═══ DATA
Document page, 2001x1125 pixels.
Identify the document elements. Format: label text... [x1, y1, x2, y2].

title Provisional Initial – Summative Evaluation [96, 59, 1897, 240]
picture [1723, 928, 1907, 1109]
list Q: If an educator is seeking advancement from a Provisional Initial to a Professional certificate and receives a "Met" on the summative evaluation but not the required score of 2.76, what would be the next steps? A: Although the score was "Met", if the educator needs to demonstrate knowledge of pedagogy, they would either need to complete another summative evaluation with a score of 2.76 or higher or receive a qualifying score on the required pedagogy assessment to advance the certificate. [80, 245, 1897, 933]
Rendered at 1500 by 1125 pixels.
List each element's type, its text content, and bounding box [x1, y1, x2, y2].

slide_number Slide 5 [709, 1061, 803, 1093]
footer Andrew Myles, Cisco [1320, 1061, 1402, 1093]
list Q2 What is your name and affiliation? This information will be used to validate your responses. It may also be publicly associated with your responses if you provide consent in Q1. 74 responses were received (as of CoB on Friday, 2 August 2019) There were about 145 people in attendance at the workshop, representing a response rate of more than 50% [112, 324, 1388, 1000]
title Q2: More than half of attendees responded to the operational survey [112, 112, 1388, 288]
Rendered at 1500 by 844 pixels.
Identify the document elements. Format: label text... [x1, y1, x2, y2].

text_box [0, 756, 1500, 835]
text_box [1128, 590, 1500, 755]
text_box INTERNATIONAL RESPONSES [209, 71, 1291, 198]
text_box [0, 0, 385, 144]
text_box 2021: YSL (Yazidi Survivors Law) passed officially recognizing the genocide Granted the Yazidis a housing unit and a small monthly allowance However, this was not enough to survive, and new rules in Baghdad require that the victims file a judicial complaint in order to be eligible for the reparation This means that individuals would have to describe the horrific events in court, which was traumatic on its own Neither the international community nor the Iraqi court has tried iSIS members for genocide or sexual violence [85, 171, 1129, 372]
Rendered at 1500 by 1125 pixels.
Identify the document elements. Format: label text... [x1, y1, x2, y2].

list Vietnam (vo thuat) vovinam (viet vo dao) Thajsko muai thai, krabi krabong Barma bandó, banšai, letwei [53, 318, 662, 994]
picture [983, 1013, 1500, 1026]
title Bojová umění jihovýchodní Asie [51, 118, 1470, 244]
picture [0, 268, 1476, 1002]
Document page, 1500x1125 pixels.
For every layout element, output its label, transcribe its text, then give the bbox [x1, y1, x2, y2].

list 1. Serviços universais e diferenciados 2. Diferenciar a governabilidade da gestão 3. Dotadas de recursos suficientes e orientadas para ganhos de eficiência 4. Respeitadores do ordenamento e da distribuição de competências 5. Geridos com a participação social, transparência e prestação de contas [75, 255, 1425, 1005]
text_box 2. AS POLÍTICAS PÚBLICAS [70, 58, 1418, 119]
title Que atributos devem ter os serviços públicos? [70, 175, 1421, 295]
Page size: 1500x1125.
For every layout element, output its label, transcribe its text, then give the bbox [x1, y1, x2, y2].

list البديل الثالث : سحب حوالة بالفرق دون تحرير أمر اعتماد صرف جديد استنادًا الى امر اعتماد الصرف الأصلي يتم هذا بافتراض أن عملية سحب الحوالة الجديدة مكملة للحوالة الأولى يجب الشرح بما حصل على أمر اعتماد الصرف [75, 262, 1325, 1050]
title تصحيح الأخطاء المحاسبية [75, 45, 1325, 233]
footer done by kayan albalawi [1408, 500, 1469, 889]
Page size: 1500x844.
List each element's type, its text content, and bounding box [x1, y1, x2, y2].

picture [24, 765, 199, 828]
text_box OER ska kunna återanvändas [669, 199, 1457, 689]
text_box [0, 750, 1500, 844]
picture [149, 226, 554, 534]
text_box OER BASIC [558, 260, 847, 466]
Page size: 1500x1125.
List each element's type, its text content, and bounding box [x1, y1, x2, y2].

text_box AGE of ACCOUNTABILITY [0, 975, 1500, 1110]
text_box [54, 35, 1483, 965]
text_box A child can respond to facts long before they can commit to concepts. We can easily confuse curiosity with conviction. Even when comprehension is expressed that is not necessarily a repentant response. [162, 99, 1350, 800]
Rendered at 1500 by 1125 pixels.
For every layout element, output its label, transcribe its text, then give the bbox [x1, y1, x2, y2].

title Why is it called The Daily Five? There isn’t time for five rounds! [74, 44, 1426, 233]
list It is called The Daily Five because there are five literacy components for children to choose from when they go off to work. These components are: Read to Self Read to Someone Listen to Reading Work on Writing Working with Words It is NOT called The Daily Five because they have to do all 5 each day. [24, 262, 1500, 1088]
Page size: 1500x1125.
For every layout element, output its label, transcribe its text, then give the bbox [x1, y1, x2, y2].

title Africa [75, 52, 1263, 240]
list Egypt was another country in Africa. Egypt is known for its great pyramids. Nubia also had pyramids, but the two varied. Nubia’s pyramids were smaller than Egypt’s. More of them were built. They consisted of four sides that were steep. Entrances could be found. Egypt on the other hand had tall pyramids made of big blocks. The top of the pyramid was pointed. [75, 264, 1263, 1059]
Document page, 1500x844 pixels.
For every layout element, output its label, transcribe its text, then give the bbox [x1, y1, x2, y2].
══════
**INSTRUCTIONS TO FOLLOW:**
Restate all of the lines in the material exactly as they are.

**TASK RESPONSE:**
Document page, 2001x1125 pixels.
Identify the document elements. Format: label text... [x1, y1, x2, y2].

title Provisional Initial – Summative Evaluation [96, 59, 1897, 240]
picture [1723, 928, 1907, 1109]
list Q: If an educator is seeking advancement from a Provisional Initial to a Professional certificate and receives a "Met" on the summative evaluation but not the required score of 2.76, what would be the next steps? A: Although the score was "Met", if the educator needs to demonstrate knowledge of pedagogy, they would either need to complete another summative evaluation with a score of 2.76 or higher or receive a qualifying score on the required pedagogy assessment to advance the certificate. [80, 245, 1897, 933]
Rendered at 1500 by 1125 pixels.
List each element's type, its text content, and bounding box [x1, y1, x2, y2].

slide_number Slide 5 [709, 1061, 803, 1093]
footer Andrew Myles, Cisco [1320, 1061, 1402, 1093]
list Q2 What is your name and affiliation? This information will be used to validate your responses. It may also be publicly associated with your responses if you provide consent in Q1. 74 responses were received (as of CoB on Friday, 2 August 2019) There were about 145 people in attendance at the workshop, representing a response rate of more than 50% [112, 324, 1388, 1000]
title Q2: More than half of attendees responded to the operational survey [112, 112, 1388, 288]
Rendered at 1500 by 844 pixels.
Identify the document elements. Format: label text... [x1, y1, x2, y2].

text_box [0, 756, 1500, 835]
text_box [1128, 590, 1500, 755]
text_box INTERNATIONAL RESPONSES [209, 71, 1291, 198]
text_box [0, 0, 385, 144]
text_box 2021: YSL (Yazidi Survivors Law) passed officially recognizing the genocide Granted the Yazidis a housing unit and a small monthly allowance However, this was not enough to survive, and new rules in Baghdad require that the victims file a judicial complaint in order to be eligible for the reparation This means that individuals would have to describe the horrific events in court, which was traumatic on its own Neither the international community nor the Iraqi court has tried iSIS members for genocide or sexual violence [85, 171, 1129, 372]
Rendered at 1500 by 1125 pixels.
Identify the document elements. Format: label text... [x1, y1, x2, y2].

list Vietnam (vo thuat) vovinam (viet vo dao) Thajsko muai thai, krabi krabong Barma bandó, banšai, letwei [53, 318, 662, 994]
picture [983, 1013, 1500, 1026]
title Bojová umění jihovýchodní Asie [51, 118, 1470, 244]
picture [0, 268, 1476, 1002]
Document page, 1500x1125 pixels.
For every layout element, output its label, transcribe its text, then give the bbox [x1, y1, x2, y2].

list 1. Serviços universais e diferenciados 2. Diferenciar a governabilidade da gestão 3. Dotadas de recursos suficientes e orientadas para ganhos de eficiência 4. Respeitadores do ordenamento e da distribuição de competências 5. Geridos com a participação social, transparência e prestação de contas [75, 255, 1425, 1005]
text_box 2. AS POLÍTICAS PÚBLICAS [70, 58, 1418, 119]
title Que atributos devem ter os serviços públicos? [70, 175, 1421, 295]
Page size: 1500x1125.
For every layout element, output its label, transcribe its text, then give the bbox [x1, y1, x2, y2].

list البديل الثالث : سحب حوالة بالفرق دون تحرير أمر اعتماد صرف جديد استنادًا الى امر اعتماد الصرف الأصلي يتم هذا بافتراض أن عملية سحب الحوالة الجديدة مكملة للحوالة الأولى يجب الشرح بما حصل على أمر اعتماد الصرف [75, 262, 1325, 1050]
title تصحيح الأخطاء المحاسبية [75, 45, 1325, 233]
footer done by kayan albalawi [1408, 500, 1469, 889]
Page size: 1500x844.
List each element's type, its text content, and bounding box [x1, y1, x2, y2].

picture [24, 765, 199, 828]
text_box OER ska kunna återanvändas [669, 199, 1457, 689]
text_box [0, 750, 1500, 844]
picture [149, 226, 554, 534]
text_box OER BASIC [558, 260, 847, 466]
Page size: 1500x1125.
List each element's type, its text content, and bounding box [x1, y1, x2, y2].

text_box AGE of ACCOUNTABILITY [0, 975, 1500, 1110]
text_box [54, 35, 1483, 965]
text_box A child can respond to facts long before they can commit to concepts. We can easily confuse curiosity with conviction. Even when comprehension is expressed that is not necessarily a repentant response. [162, 99, 1350, 800]
Rendered at 1500 by 1125 pixels.
For every layout element, output its label, transcribe its text, then give the bbox [x1, y1, x2, y2].

title Why is it called The Daily Five? There isn’t time for five rounds! [74, 44, 1426, 233]
list It is called The Daily Five because there are five literacy components for children to choose from when they go off to work. These components are: Read to Self Read to Someone Listen to Reading Work on Writing Working with Words It is NOT called The Daily Five because they have to do all 5 each day. [24, 262, 1500, 1088]
Page size: 1500x1125.
For every layout element, output its label, transcribe its text, then give the bbox [x1, y1, x2, y2].

title Africa [75, 52, 1263, 240]
list Egypt was another country in Africa. Egypt is known for its great pyramids. Nubia also had pyramids, but the two varied. Nubia’s pyramids were smaller than Egypt’s. More of them were built. They consisted of four sides that were steep. Entrances could be found. Egypt on the other hand had tall pyramids made of big blocks. The top of the pyramid was pointed. [75, 264, 1263, 1059]
Document page, 1500x844 pixels.
For every layout element, output its label, transcribe its text, then give the bbox [x1, y1, x2, y2].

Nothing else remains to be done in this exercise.